“This is the opportunity really of a lifetime to reinvent an iconic company,” Flannery added.
There will be a renewed focus on health care, aviation and energy, according to a presentation released for investors prior to the meeting. That’s in contrast to the current wide-ranging set of interests that also includes media, railroads, chemicals, marine engines and banking.
For Flannery, it also represents a divergence in management style away from the high-flying aggressiveness of Jeff Immelt and Jack Welch.
“I was forced to confront a lot of the sort of deeper questions about the company,” Flannery said. “What’s the essence of the company I love so much?”
The company now sees adjusted earnings for the year ahead of $1 to $1.07 a share and free cash flow still at significantly reduced levels of $6 billion to $7 billion, which it pledged to improve. As expected, GE said it is looking to exit more than $20 billion of assets as it tries to sharpen its focus on “what makes a ‘GE’ business.”
In addition, the company said it will “address overcapacity” and simplify its portfolio. While it slashed its dividend in half, the company also set a $3 billion share buyback priority. Addressing its pension plan shortfalls, Flannery said the company will borrow $6 billion to take advantage of the current rate environment.
The board of directors will be reduced from 18 to 12, with three new members slated “with relevant industry experience.” Directors will have 15-year term limits.
“We have not performed well for our owners,” Flannery said. “This is unacceptable, and the management team is completely devoted to doing what it takes to correct that.”

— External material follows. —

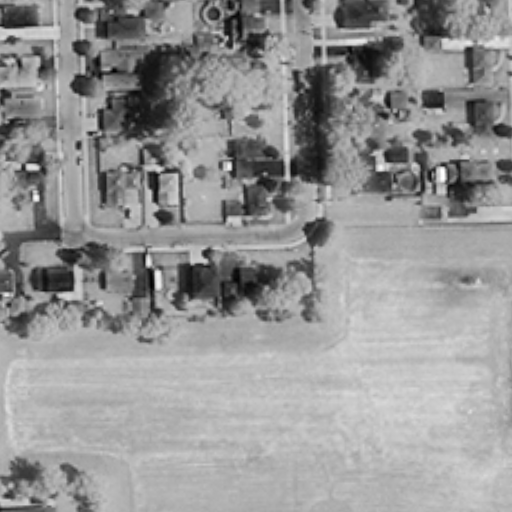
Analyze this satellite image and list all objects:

Employee bonuses also will be restructured, with elimination of the three-year cash long-term performance awards and a switch to a program that conforms to “market norms.”
The dividend allocation will be $4.2 billion for 2018, pushing it from above 100 percent of free cash flow to 60 percent to 70 percent, and the dividend yield from 4.7 percent to 2.3 percent. The yield had been the highest in 30 years not counting the financial crisis.